:: Task details ::
Please transcribe all of the records precisely.

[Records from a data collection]
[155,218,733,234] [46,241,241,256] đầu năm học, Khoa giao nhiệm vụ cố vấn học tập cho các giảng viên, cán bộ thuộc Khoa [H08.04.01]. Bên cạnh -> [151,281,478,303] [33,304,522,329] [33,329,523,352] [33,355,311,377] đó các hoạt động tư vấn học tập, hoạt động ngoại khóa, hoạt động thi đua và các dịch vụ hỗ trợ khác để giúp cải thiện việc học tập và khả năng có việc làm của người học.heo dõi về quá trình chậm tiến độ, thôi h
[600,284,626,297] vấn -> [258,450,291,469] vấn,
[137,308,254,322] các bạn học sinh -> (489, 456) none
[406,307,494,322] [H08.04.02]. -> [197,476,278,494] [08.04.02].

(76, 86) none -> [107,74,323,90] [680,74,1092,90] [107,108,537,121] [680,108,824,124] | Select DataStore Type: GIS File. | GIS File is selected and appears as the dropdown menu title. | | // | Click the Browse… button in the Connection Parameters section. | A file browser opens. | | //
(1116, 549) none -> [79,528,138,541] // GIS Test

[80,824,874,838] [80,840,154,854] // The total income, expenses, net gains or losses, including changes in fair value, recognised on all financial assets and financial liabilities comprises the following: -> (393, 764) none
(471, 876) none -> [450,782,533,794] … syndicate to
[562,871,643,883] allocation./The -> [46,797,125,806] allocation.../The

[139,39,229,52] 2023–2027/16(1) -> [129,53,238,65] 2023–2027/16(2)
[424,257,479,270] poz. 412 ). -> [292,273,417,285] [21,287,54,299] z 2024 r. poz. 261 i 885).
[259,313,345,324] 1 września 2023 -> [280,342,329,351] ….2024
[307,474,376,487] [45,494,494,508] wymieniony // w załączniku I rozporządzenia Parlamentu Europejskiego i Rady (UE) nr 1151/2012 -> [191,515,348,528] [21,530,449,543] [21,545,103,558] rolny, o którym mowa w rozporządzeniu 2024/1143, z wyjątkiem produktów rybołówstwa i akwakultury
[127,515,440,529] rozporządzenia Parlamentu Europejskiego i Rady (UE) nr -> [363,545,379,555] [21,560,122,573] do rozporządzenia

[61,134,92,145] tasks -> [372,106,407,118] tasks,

:: Result below ::
[155,218,733,234] [46,241,241,256] đầu năm học, Khoa giao nhiệm vụ cố vấn học tập cho các giảng viên, cán bộ thuộc Khoa [H08.04.01]. Bên cạnh -> [151,281,478,303] [33,304,522,329] [33,329,523,352] [33,355,311,377] đó các hoạt động tư vấn học tập, hoạt động ngoại khóa, hoạt động thi đua và các dịch vụ hỗ trợ khác để giúp cải thiện việc học tập và khả năng có việc làm của người học.heo dõi về quá trình chậm tiến độ, thôi h
[600,284,626,297] vấn -> [258,450,291,469] vấn,
[137,308,254,322] các bạn học sinh -> (489, 456) none
[406,307,494,322] [H08.04.02]. -> [197,476,278,494] [08.04.02].

(76, 86) none -> [107,74,323,90] [680,74,1092,90] [107,108,537,121] [680,108,824,124] | Select DataStore Type: GIS File. | GIS File is selected and appears as the dropdown menu title. | | // | Click the Browse… button in the Connection Parameters section. | A file browser opens. | | //
(1116, 549) none -> [79,528,138,541] // GIS Test

[80,824,874,838] [80,840,154,854] // The total income, expenses, net gains or losses, including changes in fair value, recognised on all financial assets and financial liabilities comprises the following: -> (393, 764) none
(471, 876) none -> [450,782,533,794] … syndicate to
[562,871,643,883] allocation./The -> [46,797,125,806] allocation.../The

[139,39,229,52] 2023–2027/16(1) -> [129,53,238,65] 2023–2027/16(2)
[424,257,479,270] poz. 412 ). -> [292,273,417,285] [21,287,54,299] z 2024 r. poz. 261 i 885).
[259,313,345,324] 1 września 2023 -> [280,342,329,351] ….2024
[307,474,376,487] [45,494,494,508] wymieniony // w załączniku I rozporządzenia Parlamentu Europejskiego i Rady (UE) nr 1151/2012 -> [191,515,348,528] [21,530,449,543] [21,545,103,558] rolny, o którym mowa w rozporządzeniu 2024/1143, z wyjątkiem produktów rybołówstwa i akwakultury
[127,515,440,529] rozporządzenia Parlamentu Europejskiego i Rady (UE) nr -> [363,545,379,555] [21,560,122,573] do rozporządzenia

[61,134,92,145] tasks -> [372,106,407,118] tasks,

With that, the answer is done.